RELIVING your childhood years is invariably a mistake.

I recently came across a clip of Scooby Doo only to realise it was not the great dog based detective series I had once believed it to be, but an oddly voiced, formulaic jumble of barking and mask removal.

Pokemon and Teletubbies are in retrospect, equally colourful nonsense. One artefact of my formative years remains intact however. The Moomins.

For those who have not had the utmost pleasure, The Moomins are a family of white, roundish characters with large snouts and a hippopotamus vibe. They live a carefree existence, their sense of adventure and love of the outdoors fuelling them around Moominvalley.

What was and still is so captivating about The Moomin books and television show, I discovered at a new exhibition of author Tove Jansson’s work, is its philosophy.

Born in the Swedish speaking population of Finland to a sculptor and graphic artists, Jansson first found an audience with her cuttingly anti-fascist cartoons published in satirical magazine Garm. Eventually beleaguered by the warring forces that surrounded and then swept through Finland, and her inability to make painting her primary trade, she released The Moomins and the Great Flood in 1945.

It is a story that allows absurdity to deal with darkness head-on, Moominmamma and Moomintroll our protagonists as they look for Moominpappa and the Hattifatteners in the dark forest.

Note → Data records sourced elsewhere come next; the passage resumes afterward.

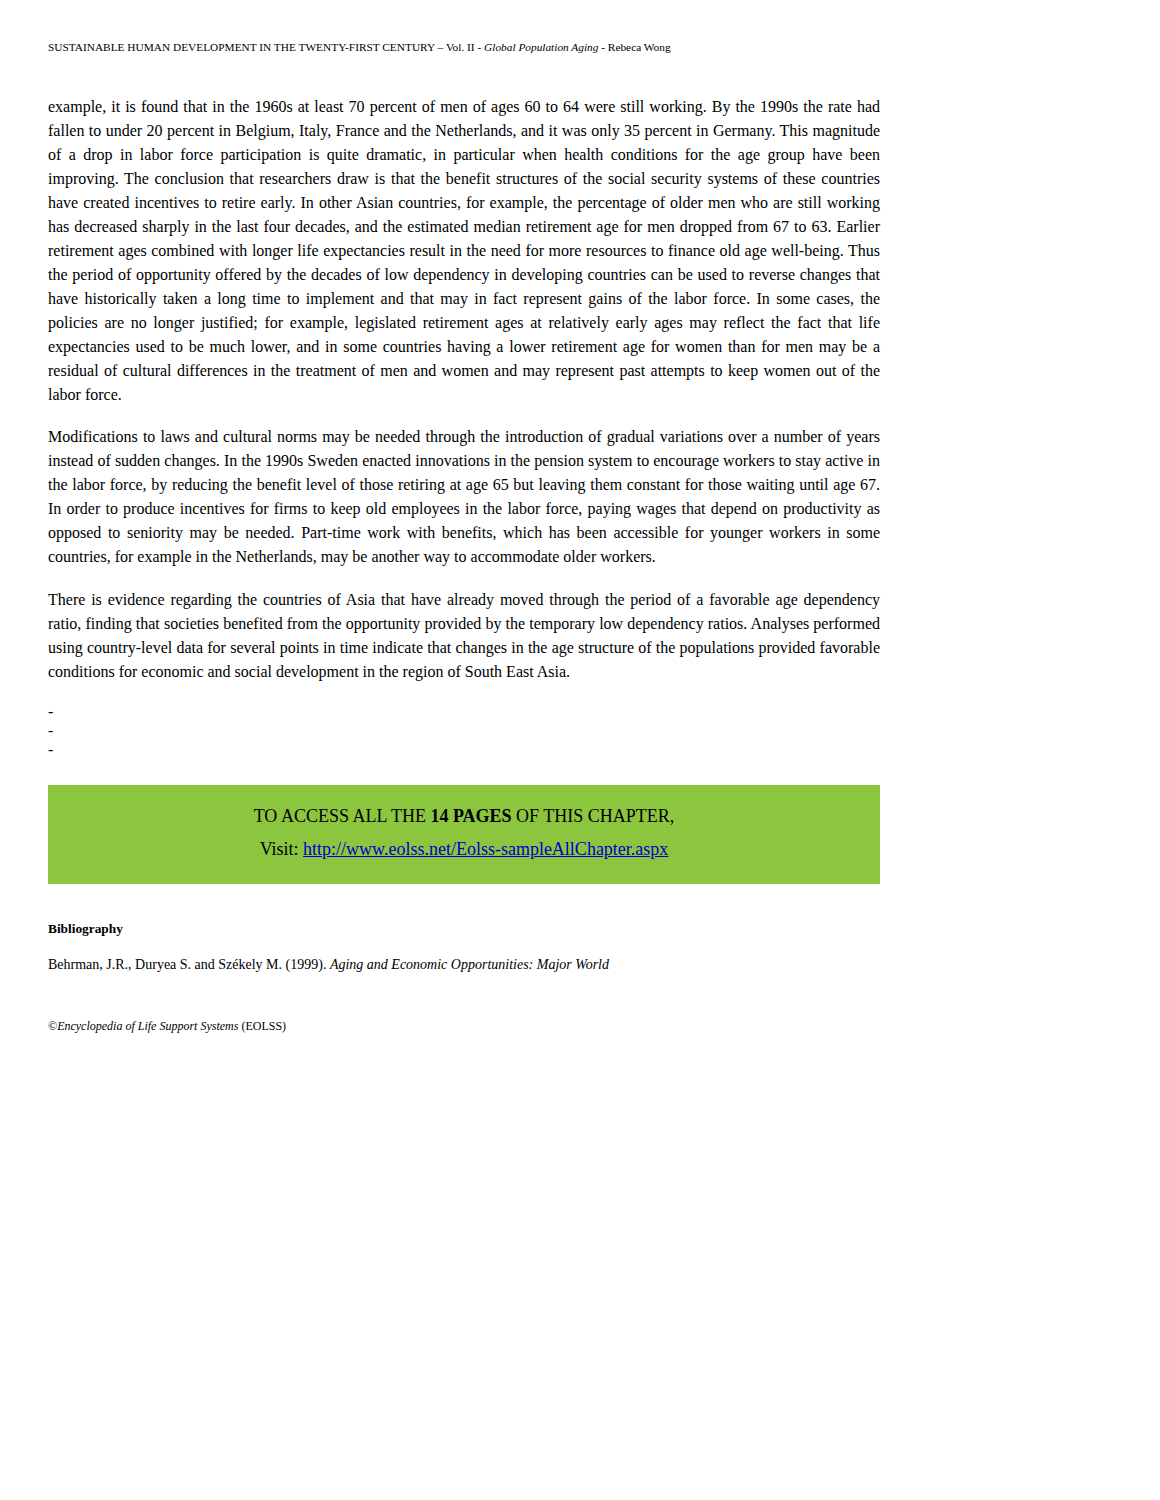SUSTAINABLE HUMAN DEVELOPMENT IN THE TWENTY-FIRST CENTURY – Vol. II - Global Population Aging - Rebeca Wong
example, it is found that in the 1960s at least 70 percent of men of ages 60 to 64 were still working. By the 1990s the rate had fallen to under 20 percent in Belgium, Italy, France and the Netherlands, and it was only 35 percent in Germany. This magnitude of a drop in labor force participation is quite dramatic, in particular when health conditions for the age group have been improving. The conclusion that researchers draw is that the benefit structures of the social security systems of these countries have created incentives to retire early. In other Asian countries, for example, the percentage of older men who are still working has decreased sharply in the last four decades, and the estimated median retirement age for men dropped from 67 to 63. Earlier retirement ages combined with longer life expectancies result in the need for more resources to finance old age well-being. Thus the period of opportunity offered by the decades of low dependency in developing countries can be used to reverse changes that have historically taken a long time to implement and that may in fact represent gains of the labor force. In some cases, the policies are no longer justified; for example, legislated retirement ages at relatively early ages may reflect the fact that life expectancies used to be much lower, and in some countries having a lower retirement age for women than for men may be a residual of cultural differences in the treatment of men and women and may represent past attempts to keep women out of the labor force.
Modifications to laws and cultural norms may be needed through the introduction of gradual variations over a number of years instead of sudden changes. In the 1990s Sweden enacted innovations in the pension system to encourage workers to stay active in the labor force, by reducing the benefit level of those retiring at age 65 but leaving them constant for those waiting until age 67. In order to produce incentives for firms to keep old employees in the labor force, paying wages that depend on productivity as opposed to seniority may be needed. Part-time work with benefits, which has been accessible for younger workers in some countries, for example in the Netherlands, may be another way to accommodate older workers.
There is evidence regarding the countries of Asia that have already moved through the period of a favorable age dependency ratio, finding that societies benefited from the opportunity provided by the temporary low dependency ratios. Analyses performed using country-level data for several points in time indicate that changes in the age structure of the populations provided favorable conditions for economic and social development in the region of South East Asia.
-
-
-
TO ACCESS ALL THE 14 PAGES OF THIS CHAPTER,
Visit: http://www.eolss.net/Eolss-sampleAllChapter.aspx
Bibliography
Behrman, J.R., Duryea S. and Székely M. (1999). Aging and Economic Opportunities: Major World
©Encyclopedia of Life Support Systems (EOLSS)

They use a glowing tulip to light their way and are saved from the clutches of a giant serpent when a beautiful young girl emerges from a flower. It is, with pebbles made of marzipan and an anglepoise lamp posing as the sun, a story born in fantasy, but grounded in goodness.

Beneath all of the colourful characters in the book as in Jansson’s life- who spent her time on an island with her female companion - it is the strength of family and the milk of human kindness that shines through. At one point Moominmamma muses “I wish somebody would write a story sometime about the people who warm up the heroes afterward.”

Dulwich Picture Gallery’s Tove Jansson puts this philosophy on display in an indulgent, nostalgic exhibition that runs until January 28.